(Bloomberg) — Federal Reserve Chair Janet Yellen backed a strategy for gradually raising interest rates, arguing that the central bank wasn’t behind the curve in containing inflation pressures but nevertheless can’t afford to allow the economy to run too hot.
“I consider it prudent to adjust the stance of monetary policy gradually over time,” she said Thursday in remarks to the Stanford Institute for Economic Policy Research in California, while stressing the considerable doubt surrounding that outlook.
Yellen’s second speech this week comes just a day before the inauguration of Donald Trump as U.S. president. She said that future alterations in fiscal policy were just one of the many uncertainties that the Fed would have to grapple with as it plots its monetary moves in the months ahead.
Not only is the size, timing and composition of such changes unclear, estimates of their impact on the economy by budget experts vary considerably, Yellen noted in a footnote to the speech.

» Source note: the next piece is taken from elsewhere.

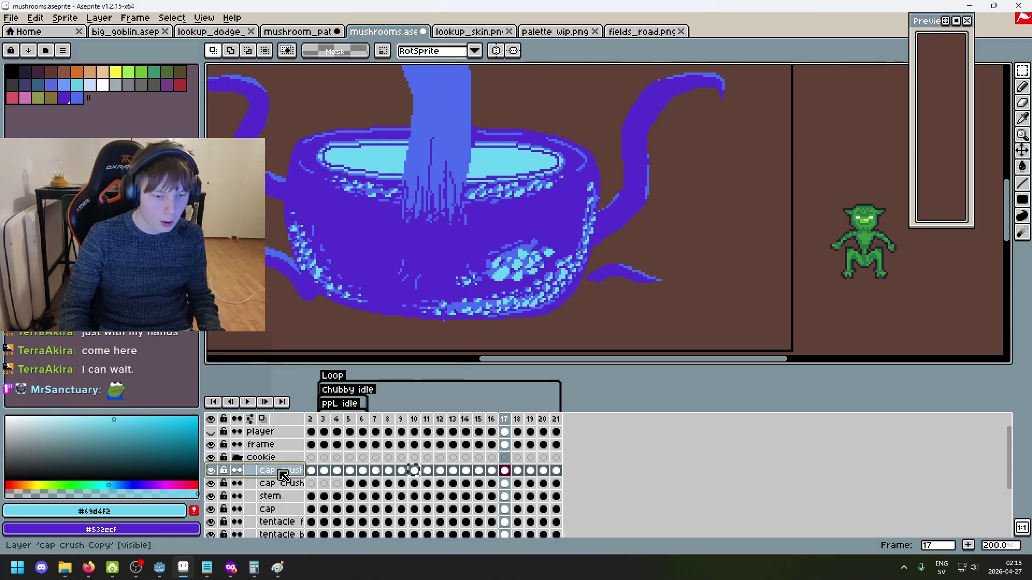
pyautogui.moveTo(794, 228); pyautogui.dragTo(798, 233)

“She doesn’t feel like the economy is overheating,” said Laura Rosner, senior U.S. economist at BNP Paribas in New York. “Nothing in her speech gave a strong signal that a hike is coming in March.” Policy makers next meet Jan. 31-Feb. 1, followed by a gathering on March 14-15.
Low interest rates can help some life insurance customers and operations, but they depress yields on the bond portfolios that insurers use to support long-term care insurance, disability insurance and other products that may pay off far in the future, or are designed to pay benefits over long periods of time.
In making the case that the Fed had not fallen behind the curve, Yellen said that wages had risen “only modestly” and the manufacturing sector was operating well below capacity.
What’s more, she didn’t see that changing soon. Payroll growth has slowed while the economic expansion “seems unlikely to pick up markedly in the near term” given weak foreign demand and prospective gradual increases in interest rates, she said.
Still, she saw dangers in permitting the economy to overheat and inflation expectations to get out of control. “Allowing the economy to run markedly and persistently ‘hot’ would be risky and unwise,” she said.
Another factor arguing for a gradual approach to raising interest rates is what Yellen called a “passive” removal of monetary accommodation via the Fed’s balance sheet.
In another footnote to her speech, Yellen said a shortening in the average maturity of the central bank’s bond holdings and the approach of an eventual reduction in its balance sheet could increase the yield on the 10-year Treasury note by 15 basis points this year. That would be roughly equivalent to two 25 basis point increase in the inter-bank federal funds rate. She did not say when the reduction in the balance sheet would begin.
The Fed raised interest rates in December for the first time in a year, lifting its target range for the benchmark federal funds rate to 0.5 percent to 0.75 percent. Policy makers have penciled in three quarter-point increases for 2017, according to the median of their quarterly estimates in December.